Many babies did not survive. Prince collected mementos for the
parents, tiny footprints, boxes containing the baby’s quilt, a tiny knit
hat.“It is a privilege to walk with people through death,” she said.
When a baby is withdrawn from life support, it’s the nurse who hands over the baby to the parents to be held for the last time, Prince said. It’s the nurse who takes the baby back from the parents and brings the baby to the morgue and lays its body wrapped in blankets on a cold metal shelf. Sometimes, the family decides not to be there when a baby is taken off life-support.
And while people associate the maternity ward with happy moments, Prince found that working in labour and delivery brought “a whole other level of intensity and stress.” There were miscarriages and difficult births. She coached women to deliver babies that had died in utero.
“I want people to recognize what nurses do on a daily basis and the repeated traumas and sorrow that they are exposed to,” said Prince. “I want the government to acknowledge that the risk of trauma exposure and PTSD is clearly there, and when nurses do need the assistance, for it to be available.”
Prince could feel herself getting burned out. By mid-December 2014, she said, she was plagued by overwhelming grief and anxiety. “I didn’t want to take care of anyone anymore.”

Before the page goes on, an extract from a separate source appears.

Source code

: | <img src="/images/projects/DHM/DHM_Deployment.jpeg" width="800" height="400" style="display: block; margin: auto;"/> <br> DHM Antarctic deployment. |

PTSD was never mentioned as a risk for nurses while she was in nursing school. Debriefing has been studied as a valuable tool to help defuse stress. Fellow nurses know when a colleague has had traumatic or sorrowful day. But “there is literally no time to debrief,” Prince said.
“Somehow we have to establish a culture among nurses that encourages this and that makes room for this. We need administration in hospitals to recognize what their nurses face on a daily basis. We need them to prioritize the mental health of their own.”
Prince doesn’t regret a moment of her nursing career. “Every loss has been a deep, deep privilege.”
She now works with a Community Care Access Centre as a nursing care co-ordinator. Her PTSD treatment has been successful, but it was hard work, she said. Part of that was the “exposure therapy” of returning to the hospital. I took her more than a year to return to the childbirth unit to hand in her badge.
“My colleagues had no clue,” she said.